Gabriel, le narrateur, parle de manière détachée du contexte historique et géopolitique, maintenu à l’écart de toute politique par son père. Il est plus impacté par la séparation entre ses parents et l’abandon du domicile familial par la mère. Ses souvenirs tournent alors autour de la vie qu’il se construit avec ses copains de l’impasse dans laquelle ils vivent, eux, les gosses de blancs et de riches. Leurs journées sont ponctuées par des jeux, des rires d’enfants, les premières cigarettes fumées dans la vieille voiture échouée à la décharge… jusqu’au jour où un coup d’état a lieu au Burundi… puis la reprise des conflits ouverts entre Tutsis et Hutus dans le pays voisin, rompant la magie de l’enfance et montrant cruellement la mort et la violence partout, jusque dans l’impasse.

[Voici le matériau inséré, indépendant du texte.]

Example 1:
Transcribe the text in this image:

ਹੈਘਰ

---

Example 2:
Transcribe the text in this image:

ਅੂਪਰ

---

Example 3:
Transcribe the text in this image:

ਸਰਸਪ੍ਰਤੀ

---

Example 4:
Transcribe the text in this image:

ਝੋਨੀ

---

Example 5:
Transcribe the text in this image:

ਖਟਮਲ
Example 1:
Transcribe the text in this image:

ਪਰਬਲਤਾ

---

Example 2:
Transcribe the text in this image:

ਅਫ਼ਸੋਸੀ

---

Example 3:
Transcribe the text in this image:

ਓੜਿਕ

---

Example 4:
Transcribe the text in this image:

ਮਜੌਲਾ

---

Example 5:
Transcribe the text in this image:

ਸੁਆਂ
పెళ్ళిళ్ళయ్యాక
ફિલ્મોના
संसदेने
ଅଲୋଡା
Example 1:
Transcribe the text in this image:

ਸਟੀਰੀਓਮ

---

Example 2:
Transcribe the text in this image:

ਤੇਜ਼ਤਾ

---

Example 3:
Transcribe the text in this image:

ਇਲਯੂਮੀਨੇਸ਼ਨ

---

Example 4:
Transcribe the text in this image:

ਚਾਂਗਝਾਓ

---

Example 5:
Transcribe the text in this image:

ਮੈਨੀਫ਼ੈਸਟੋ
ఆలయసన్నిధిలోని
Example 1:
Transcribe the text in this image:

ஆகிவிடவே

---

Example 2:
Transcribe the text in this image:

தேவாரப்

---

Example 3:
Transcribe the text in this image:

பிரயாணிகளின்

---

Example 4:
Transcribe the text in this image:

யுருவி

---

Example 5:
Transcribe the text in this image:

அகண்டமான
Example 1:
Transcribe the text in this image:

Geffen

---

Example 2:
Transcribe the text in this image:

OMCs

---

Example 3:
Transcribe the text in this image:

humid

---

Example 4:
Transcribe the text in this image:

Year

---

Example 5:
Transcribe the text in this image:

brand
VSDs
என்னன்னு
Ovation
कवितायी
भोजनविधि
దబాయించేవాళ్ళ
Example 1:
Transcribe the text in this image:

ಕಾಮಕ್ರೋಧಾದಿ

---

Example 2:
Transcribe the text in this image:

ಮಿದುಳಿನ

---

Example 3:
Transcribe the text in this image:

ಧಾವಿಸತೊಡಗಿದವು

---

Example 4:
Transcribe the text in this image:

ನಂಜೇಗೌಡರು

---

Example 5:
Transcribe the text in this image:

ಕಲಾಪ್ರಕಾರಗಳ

A travers des mots simples mais travaillés, le narrateur nous montre la douceur de la vie en Afrique centrale mais aussi toute sa violence. Ce qui a pu occuper partiellement les médias internationaux en 1993-1994 – le génocide de millions de Tutsis et de sympathisants! – n’a pas suscité de réelle réaction des pouvoirs occidentaux, mais a détruit la vie de ceux qui l’ont vécu de l’intérieur. Le cauchemar du génocide rwandais est ici parfaitement retranscrit, non pas historiquement mais à travers le ressenti d’un garçon de 11 ou 12 ans qui a tout perdu. Comment se reconstruire quand on a vu la mort de si près ? Le Burundi, terre paradisiaque et infernale à la fois, pourra-t-il se débarrasser un jour du poids du sang et de la haine ?

Un réel coup de poing dans la figure une fois la deuxième moitié du livre arrivée… je n’avais pas pleuré devant un livre depuis bien longtemps… et j’espère bien ne pas m’en remettre de si tôt.